Avec une narratrice- Stéphanie Tesson- assise à une table et quelques marionnettes qu’elle manipulerait elle-même…

  L’histoire est celle du jeune Hélas qui grandit à Croitou, comme une sorte de Candide, ignorant tout du monde; un jour, il va partir et tombe sur Not to be qui se présente comme la Mort , qui s’attache à lui, au point d’oublier ses fonctions initiales: faire mourir. En même temps, si l’on a bien compris, Hélas veut retrouver le domaine de l’enfance et de l’insouciance perdues, son jardin de Croitou. Mais, comme la Mort ne peut plus exercer ses fonctions, il y a danger de surpopulation; il y a aussi un autre personnage, celui de Zizi d’époque  qui entraîne le pauvre Hélas sur les  chemins du désir sexuel. Il y a également Monsieur Touchela qui persuade Hélas de réaliser des profits commerciaux. Alors la Mort va comprendre qu’ il n’est plus désormais l’être pur d’autrefois,  et elle va se laisser mourir de désespoir.
  Cela, c’est Stépahanie Tesson, auteur qui le dit. Mais ce que nous pouvons voir sur scène n’est pas aussi évident. Pour deux raisons: d’abord, le scénario, sans doute beaucoup remanié pour que l’on arrive à cette réduction pour une seule comédienne aurait mérité d’être mieux écrit, et surtout plus clair et plus efficace sur le plan théâtral. Et le résultat ne se fait pas attendre: la comédienne qui possède à la fois beaucoup de précision orale et gestuelle, trop présente,surjoue souvent et a bien du mal à gérer cette partition écartelée entre son propre jeu et celui des marionnettes qu’elle anime.
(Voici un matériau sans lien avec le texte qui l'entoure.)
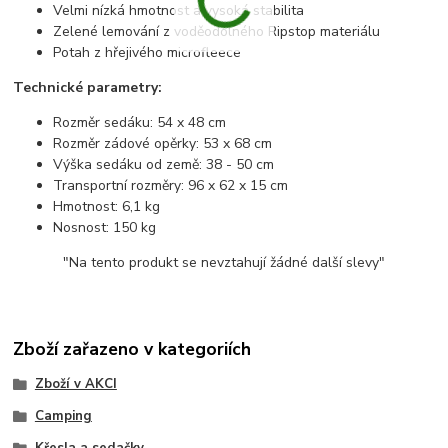
Velmi nízká hmotnost a vysoká stabilita
Zelené lemování z voděodolného Ripstop materiálu
Potah z hřejivého microfleece
Technické parametry:
Rozměr sedáku: 54 x 48 cm
Rozměr zádové opěrky: 53 x 68 cm
Výška sedáku od země: 38 - 50 cm
Transportní rozměry: 96 x 62 x 15 cm
Hmotnost: 6,1 kg
Nosnost: 150 kg
"Na tento produkt se nevztahují žádné další slevy"
Zboží zařazeno v kategoriích
Zboží v AKCI
Camping
Křesla a sedačky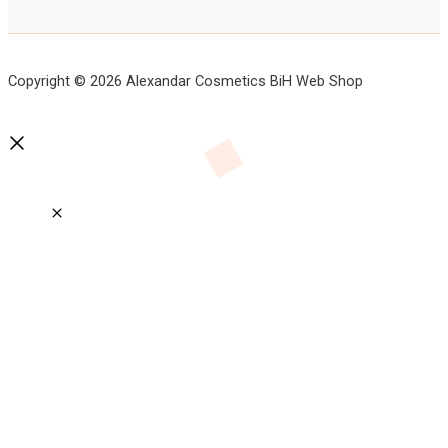
Copyright © 2026 Alexandar Cosmetics BiH Web Shop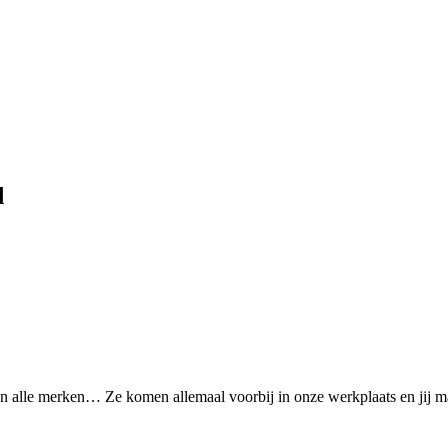
d
lle merken… Ze komen allemaal voorbij in onze werkplaats en jij mag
   petitepopeapocalyptique244x300.jpgLa mise en scène d’Anne Bourgeois est précise et sûre, il y a de belles lumières signées François Cabanat, les marionnettes, surtout celle de la tête de mort et du petit squelette d’enfant à la fin, créées par Marguerite Danguy des Déserts, sont de bonne facture… Mais l’ensemble se refuse à fonctionner vraiment! Et ce mélange des genres enlève beaucoup de force à un texte écrit en octosyllabes, ce qui lui confère pourtant  une poésie et un rythme inhabituels en 2010.
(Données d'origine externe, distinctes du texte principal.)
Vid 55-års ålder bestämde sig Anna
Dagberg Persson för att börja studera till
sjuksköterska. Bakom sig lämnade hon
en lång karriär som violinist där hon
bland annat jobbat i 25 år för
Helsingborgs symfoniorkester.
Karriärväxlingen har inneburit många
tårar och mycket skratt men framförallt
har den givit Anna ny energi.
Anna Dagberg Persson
  Il aurait sans doute fallu que Stéphanie Tesson  choisisse:  être une comédienne/ conteuse, ou bien une manipulatrice de marionnettes avec seulement une ou plusieurs  voix par derrière. Mais, à vouloir les deux , la comédienne ne maîtrise que son jeu à elle: le spectacle devient confus et l’on décroche vite. Comme hier, on ne comptait que quinze spectateurs ,cela ne facilitait pas non plus  les choses…
  Mais il est difficile de croire que « la simplicité de la prise de parole contraste avec la diversité des incarnations rencontrées auxquelles il se prête et qui explorent autant de genres qu’il existe de personnages rencontrés- tragédie, poésie, farce, drame, dialogue dramatique ». Au secours, tous aux abris! Il y a bien  à la fin, où la comédienne s’efface enfin, une très  belle image  en ombres portées où la Mort rencontre le petit squelette d’un enfant. Mais c’est trop tard… Et l’on peut rêver de cette légende  interprétée par des artistes du bunraku. Oui, mais seulement voilà, eux, tous en noir, sont d’une discrétion absolue et s’effacent devant leurs  poupées articulées plus vraies que nature.
   C’est d’autant plus dommage que Stéphanie Tesson a montré par le passé  bien des preuves de son savoir-faire. Mais il ne s’agit pas d’un travail en cours, et il n’y a donc pas de plan B…

Philippe du Vignal

Théâtre Artistic Athévains jusqu’au 21 mars.